Zen stresses the importance of living our daily lives to the fullest. To do this, we must be able to see the world around us in its true form at each moment in time. Our perceptions, however, are influenced by our own biases. Only by understanding ourselves can we understand our biases, and thereby truly observe reality. Zen also practices self-reflection through meditation. Knowing just this much about Zen, you can recognize its influence on karate, in the proactive of MOKUSO, for instance.

According to Zen, enlightenment is the attainment of emptiness or nothingness. This nothingness, however, does not mean that you no longer exist. Rather, it is like a mirror, which reflects everything, and leaves nothing of itself, even though it is still there. If you can see reality as it is without bias, just as a mirror reflects its surroundings, you have achieved enlightenment.

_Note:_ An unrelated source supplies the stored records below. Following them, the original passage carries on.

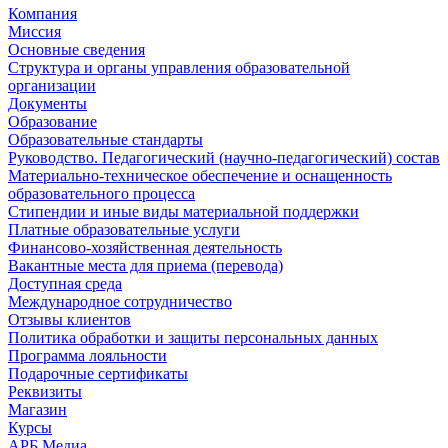
Компания
Миссия
Основные сведения
Структура и органы управления образовательной
организации
Документы
Образование
Образовательные стандарты
Руководство. Педагогический (научно-педагогический) состав
Материально-техническое обеспечение и оснащенность
образовательного процесса
Стипендии и иные виды материальной поддержки
Платные образовательные услуги
Финансово-хозяйственная деятельность
Вакантные места для приема (перевода)
Доступная среда
Международное сотрудничество
Отзывы клиентов
Политика обработки и защиты персональных данных
Программа лояльности
Подарочные сертификаты
Реквизиты
Магазин
Курсы
АРБ.Медиа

Recognizing your own biases, however, is by no means easy. For example, there was once a karate student who was extremely skilled. One day a common street thug insulted him, and the student fought back and beat the thug badly.

But when his teacher learned of the incident, he scolded the student for using karate without discretion. In his defense, the student said he did not provoke the fight. The thug had insulted him, and he was only defending his honor. “I see,” said the teacher. “Then if I insulted you in the same way, you would fight me as well?”

The student quickly replied. “Oh, no, Sensei. Your skills in karate are far superior to my own. I would never be able to defeat you.”

The teacher shook his head. “Then it would seem, “he said, “you fought this poor man only because you knew you could defeat him.”

When the student realized he had deluded himself into believing he had ought for his honor when in truth he used his skills in karate out of conceit and price, he bowed and humbly asked for his teacher’s forgiveness. Because karate can be a destructive force when not used properly, it is very important to constantly reflect on yourself and your actions as you continue your studies.